В то время как Патрици, будучи платоником, смог принять только ту часть новой системы, которую оказалось возможно примирить с платоновской концепцией мироздания, революционный дух Джордано Бруно сделал его яростным приверженцем Коперника. Он особо подчеркивал безграничность Вселенной и бесчисленное множество существующих в ней миров и в своей книге De immenso, «О бесконечности Вселенной», подробнейшим образом опровергает аргументы Аристотеля против бесконечности мира, утверждая, что мир не имеет центра и вращение Земли является истинной причиной видимого движения, якобы производимого перводвигателем. Земля – такое же светило, как Луна и планеты. Он славит гениального Коперника за свободу от предрассудков, хотя и сожалеет, что тот больше был склонен изучать математику, чем природу, и потому не смог освободиться от негодных принципов. Очевидно, что планетные теории Коперника не пришлись по вкусу Бруно, который в своих рассуждениях не ограничился тем, что можно доказать на основе наблюдений и расчетов, но позволил своему разуму свободно парить в космосе. Конечно, некоторые его идеи оказались настоящими пророчествами, например что Земля сплющена у полюсов, что Солнце вращается и что неподвижные звезды – такие же солнца, как наше. Однако его едва ли можно рассматривать в качестве представителя своей эпохи как по философским взглядам, так и по религиозным убеждениям. На столетие раньше он пользовался бы в Риме большим почетом, но в 1600 году для него не нашлось места, и его сожгли как еретика.
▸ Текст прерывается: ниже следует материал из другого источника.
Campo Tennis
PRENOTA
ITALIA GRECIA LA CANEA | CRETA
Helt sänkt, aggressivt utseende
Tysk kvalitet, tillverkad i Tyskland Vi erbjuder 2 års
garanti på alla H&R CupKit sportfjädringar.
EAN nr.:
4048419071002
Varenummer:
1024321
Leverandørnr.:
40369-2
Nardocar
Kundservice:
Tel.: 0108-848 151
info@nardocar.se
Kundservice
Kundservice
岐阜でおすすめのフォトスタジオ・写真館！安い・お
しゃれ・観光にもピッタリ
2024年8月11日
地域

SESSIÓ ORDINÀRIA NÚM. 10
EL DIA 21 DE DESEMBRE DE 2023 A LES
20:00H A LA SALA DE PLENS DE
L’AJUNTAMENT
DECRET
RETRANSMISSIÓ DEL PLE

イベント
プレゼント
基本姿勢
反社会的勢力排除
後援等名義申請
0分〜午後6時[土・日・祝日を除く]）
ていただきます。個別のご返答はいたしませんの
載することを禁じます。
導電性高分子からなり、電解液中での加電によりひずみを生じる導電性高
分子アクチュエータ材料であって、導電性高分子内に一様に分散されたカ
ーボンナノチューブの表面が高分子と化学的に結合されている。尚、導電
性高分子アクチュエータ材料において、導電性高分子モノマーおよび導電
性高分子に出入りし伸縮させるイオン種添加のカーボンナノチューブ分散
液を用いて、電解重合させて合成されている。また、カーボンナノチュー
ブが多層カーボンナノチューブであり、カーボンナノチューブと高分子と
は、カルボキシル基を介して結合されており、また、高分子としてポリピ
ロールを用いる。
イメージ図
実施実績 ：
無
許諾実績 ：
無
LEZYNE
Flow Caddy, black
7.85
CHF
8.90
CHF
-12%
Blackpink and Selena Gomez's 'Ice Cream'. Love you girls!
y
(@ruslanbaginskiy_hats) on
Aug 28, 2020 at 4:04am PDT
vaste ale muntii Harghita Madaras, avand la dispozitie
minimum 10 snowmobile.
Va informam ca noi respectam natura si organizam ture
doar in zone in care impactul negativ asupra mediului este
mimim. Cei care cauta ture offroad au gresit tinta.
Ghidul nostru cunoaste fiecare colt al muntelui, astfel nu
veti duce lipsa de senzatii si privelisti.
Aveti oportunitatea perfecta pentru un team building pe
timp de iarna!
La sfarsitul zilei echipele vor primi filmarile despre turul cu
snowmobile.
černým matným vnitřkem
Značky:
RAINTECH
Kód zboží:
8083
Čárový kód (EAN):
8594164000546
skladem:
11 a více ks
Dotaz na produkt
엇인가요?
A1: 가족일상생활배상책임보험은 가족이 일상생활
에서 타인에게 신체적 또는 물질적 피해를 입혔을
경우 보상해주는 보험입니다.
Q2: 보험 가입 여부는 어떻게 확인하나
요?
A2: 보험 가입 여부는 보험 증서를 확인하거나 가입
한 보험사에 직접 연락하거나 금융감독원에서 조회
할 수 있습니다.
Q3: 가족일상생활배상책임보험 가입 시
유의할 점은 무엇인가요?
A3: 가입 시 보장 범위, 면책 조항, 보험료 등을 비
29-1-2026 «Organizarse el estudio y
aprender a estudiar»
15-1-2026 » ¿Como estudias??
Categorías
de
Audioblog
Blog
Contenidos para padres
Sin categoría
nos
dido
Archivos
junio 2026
Интересно, хотя и бесполезно, порассуждать о том, каковы были бы шансы на мгновенный успех у труда Коперника, если бы он появился на пятьдесят лет раньше. Гуманисты, конечно, отличались большой свободой мысли, и они не имели бы предубеждений против новой концепции мироздания, поскольку она противоречила средневековым понятиям о череде планетных сфер внутри сферы эмпирея, где отведены места для ангельской иерархии. Если бы одного из глав церкви (по крайней мере в Италии) в начале XVI века спросили, не относится идея движущейся в пространстве Земли к откровенно еретическим, он, пожалуй, просто улыбнулся бы невинности вопрошающего и ответил бы словами Помпонацци, что одно и то же может быть правдой в философии и в то же время ложью в богословии. Но времена изменились. Солнце Возрождения закатилось, когда в 1527 году орды коннетабля де Бурбона разграбили и осквернили Рим; Реформация положила конец религиозной и интеллектуальной солидарности народов, и соперничество между Римом и протестантизмом поглотило умственные усилия Европы. В силу этого во второй половине XVI века наука почти не развивалась, и, хотя астрономия и астрология привлекали немало студентов (среди которых оказался и один выдающийся), все же краеугольным камнем и вершиной считалось богословие. А богословие стало означать самое буквальное принятие каждого слова Писания; для протестантов – по необходимости, потому что они отрицали власть пап и соборов, для католиков – из желания более узко определить свои доктрины и доказать, насколько необоснованно восстание против римской церкви. Пришел конец всем разговорам о христианском Возрождении и всякой надежде на примирение веры и разума; возник новый дух, претендовавший на абсолютный контроль для церковной власти. Поэтому ни от одной стороны нельзя было ждать какого-то благоволения к новому учению. Лютер в одной из своих «Застольных бесед» со своей обычной грубостью выказал мнение о «новом астрологе», который якобы доказывает, что Земля движется. «Этот дурак хочет перевернуть всю науку астрономию, но Священное Писание явно говорит, что Иисус Навин велел стоять на месте солнцу, а не земле». Это неудивительно, ведь Лютеру всегда был чужд гуманизм, но более примечательно то, что и высококультурный Меланхтон не раз и не два огульно осуждает Коперника. Еще за два года до выхода книги Коперника Меланхтон написал в письме, что мудрые правители должны обуздывать подобную распущенность ума[315]
. А в своем Initia doctrinae physicae, «Введении в физическое учение», опубликованном в 1549 году, он полностью погружается в эту тему в разделе, озаглавленном «Quis est motus mundi?», «Каково движение мира?». Для начала он обращается к свидетельству наших органов чувств. Затем приводит отрывки из Ветхого Завета, в которых о Земле говорится, что она покоится, и о Солнце, что оно движется. В конце концов он пробует силы в «физических аргументах» вот такого рода: «Когда окружность вращается, центр остается неподвижным; но так как Земля является центром мира, следовательно, она неподвижна». Прекрасное доказательство. Ему было бы лучше остановиться на апелляциях к Писанию и на личных нападках, с которыми он выступал в 1541 году.